### Intro

So, some day in April 2023 Prof. James Grime asked for help on Twitter with some problem he was tinkering with. This is his tweet:

**"OK, I have a problem someone could probably simulate faster than I can work it out. I have a set of dice with values: 0, 0, 0, 0, 2, 3. You roll the dice, add up the total, then roll that number of dice.
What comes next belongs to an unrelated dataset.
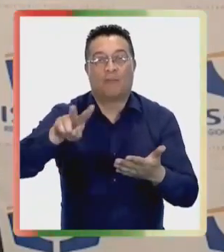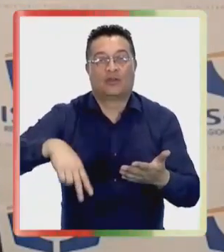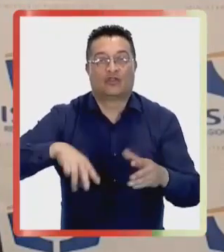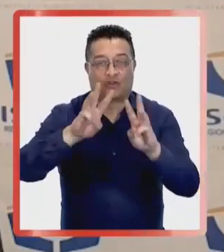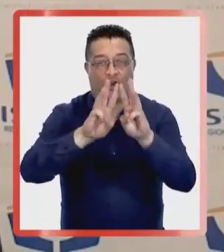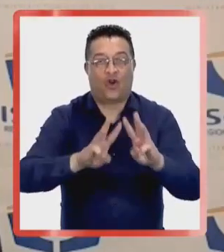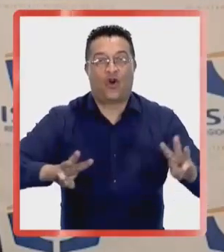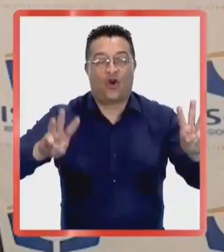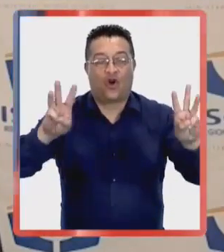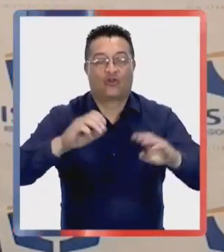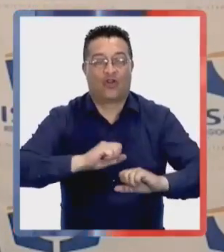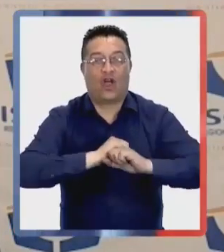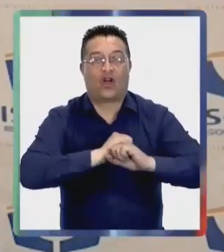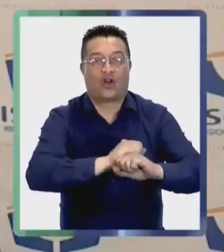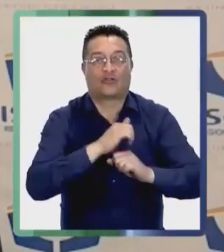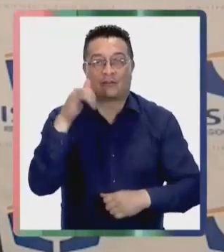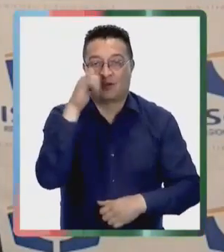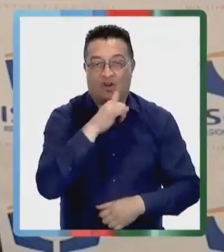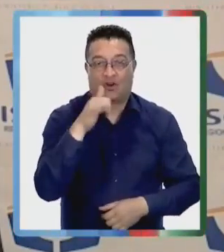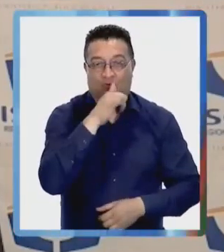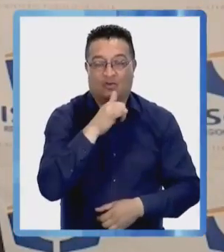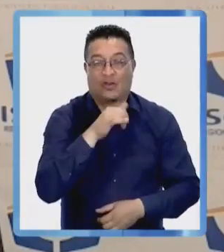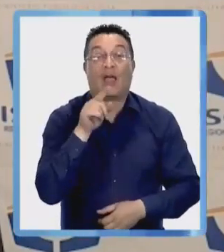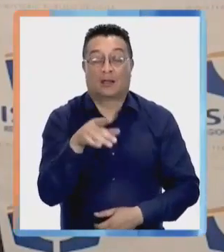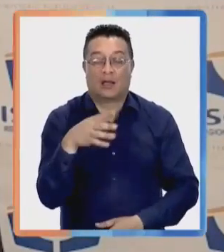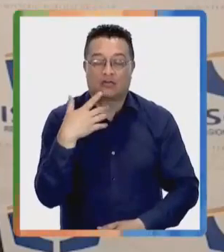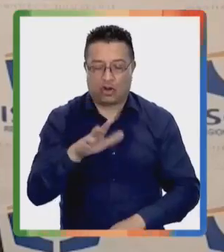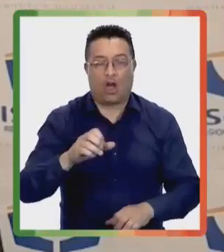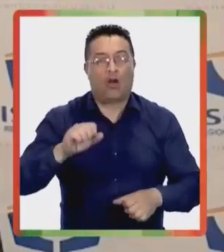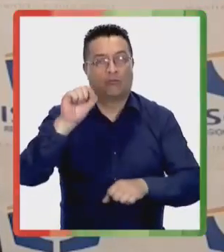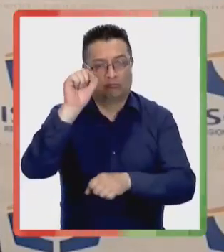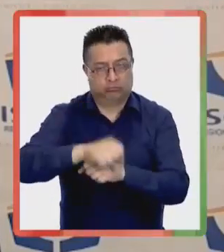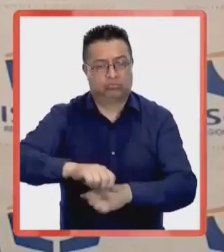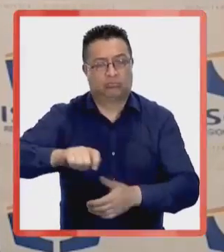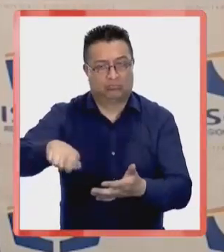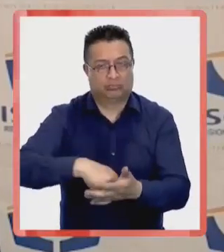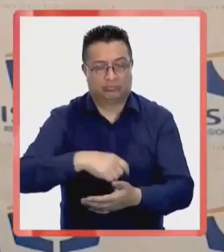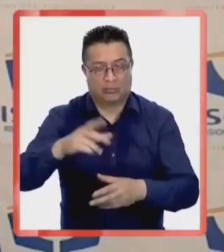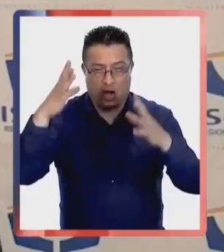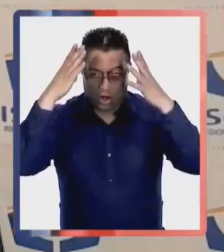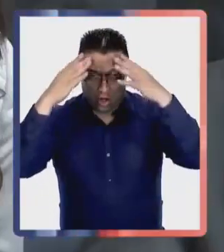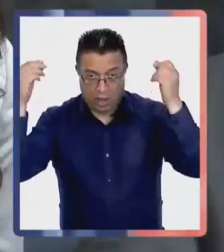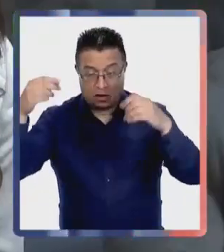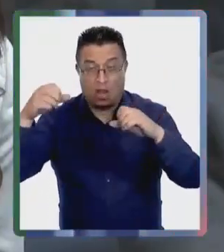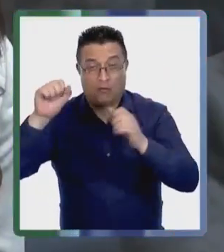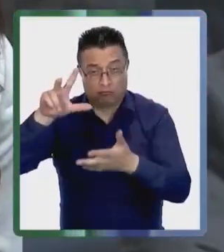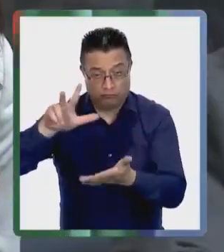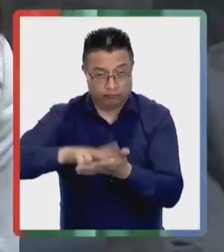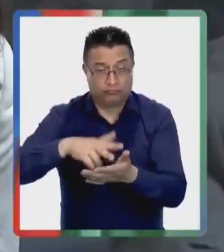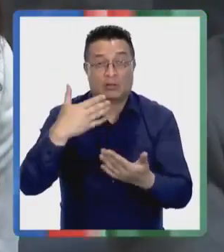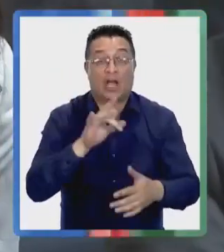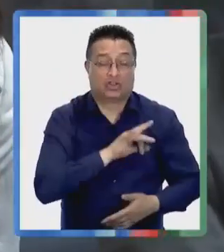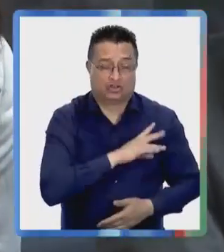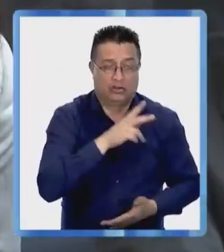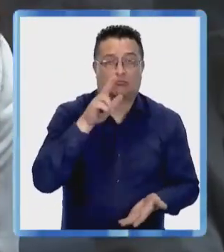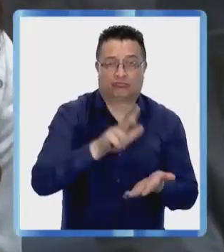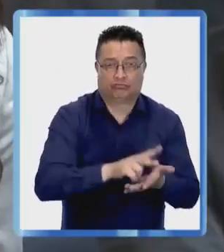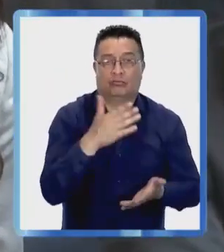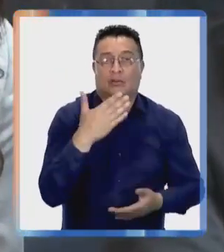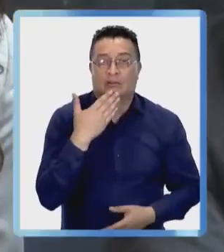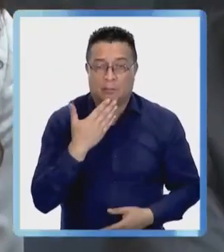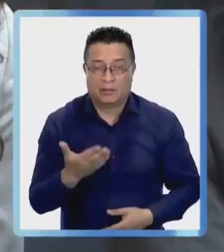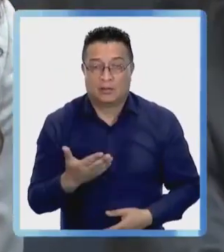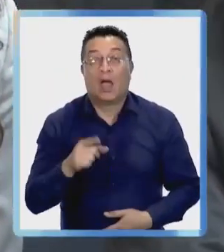de delitos previstos en artículo 17 de la Convención de Naciones Unidas para el Combate de la Corrupción, el cual ha sido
And repeat. If I start with five dice, how long will the game last?"**

I quickly wrote a little program to perform the simulation, and let it run overnight not only with 5 dice as a starting point, but also 1, 2, 3 and 5. These are the results:

Initial Rolls | Average Length | Simulated games | Longest game |

1 | 2.22307... | 2.7 x 10^{12} | 150 |

2 | 3.23895... | 1.5 x 10^{12} | 151 |

3 | 4.09949... | 1.1 x 10^{12} | 154 |

4 | 4.84160... | 0.8 x 10^{12} | 151 |

5 | 5.49181... | 1.2·10^{12} | 143 |

Here the decimals are all correct, in that I truncated the results a couple of digits sooner than the most stable digits of the simulation. So, the answer he was looking for is

**5.491816...**

This is the histogram of the lengths of the 1.2 x 10

^{12}games, for initial number of dice # = 5:

Which in logarithmic Y scale looks like this:

Which show a nice linear decay. The histograms for #=1,2,3 and 4 follow linear decays as well.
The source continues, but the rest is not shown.